Ok, être comme une femme enceinte et attendre. Là, c’est plus que chic, c’est féministe et donc inattaquable.

À vrai dire, ce billet est vraiment d’humeur.

Elle est massacrante lorsque l’on lit trop Nietzche, souvent ennuyeux et donneur de leçons qu’il aurait dû se donner à lui-même, lorsque l’on sait comment il a vécu et fini. Mais on pardonne toujours au fatigué. C’est un impératif catégorique. Le fatigué a droit à la bêtise. C’est sa manière de dire qu’il est fatigué.

Nietzche n’est donc certainement pas un petit philosophe. Et il a contribué à la constitution de la modernité dans son piétinement des superstitions (après, de loin, Spinoza).

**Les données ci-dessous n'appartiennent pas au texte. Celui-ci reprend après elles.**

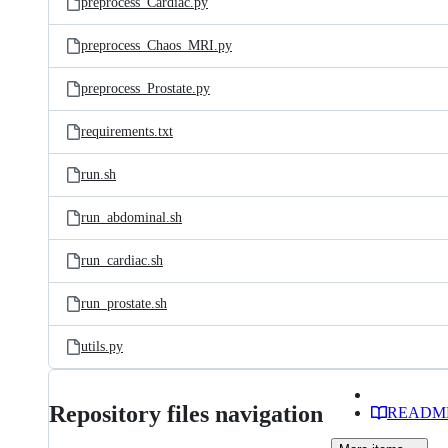
preprocess_Cardiac.py
preprocess_Chaos_MRI.py
preprocess_Prostate.py
requirements.txt
run.sh
run_abdominal.sh
run_cardiac.sh
run_prostate.sh
utils.py
Repository files navigation
READM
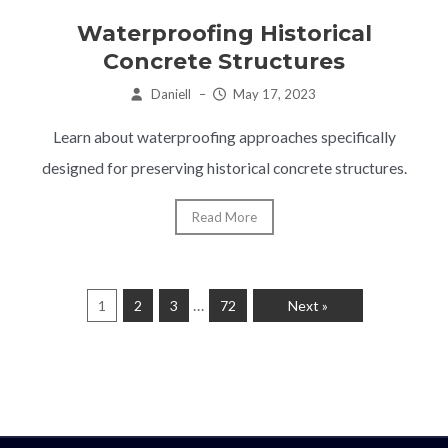
Waterproofing Historical
Concrete Structures
Daniell
–
May 17, 2023
Learn about waterproofing approaches specifically
designed for preserving historical concrete structures.
Read More
…
1
2
3
72
Next »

Mais il peut énerver ce grand philosophe car, en effet, beaucoup prennent de lui l’affirmation de la haine du “faible” pour se constituer en “fort” qu’il n’est pas (nul ne l’est, même Dieu qui affirme lui-même ses faiblesses.

Et ses éloges de la lenteur, de l’inaction ressemblent trop aux leçons de morale de cours primaires.

D’où la pêche à ses citations des escrocs patentés du “développement personnel harmonieux”, l’apologie du “souci de soi”, désormais dans les premières pages des magazines “People” et qui a remplacé le “courrier des lecteurs”…

Nietzche doit rester dans la philosophie, même pamphlétaire. Et ne pas côtoyer les charlatans du “moi”. Et réciproquement.

Ni lenteur ni inactivité dans la critique.

Le principe immuable est haïssable.

On lui préfère passages, balancements et même la contradiction.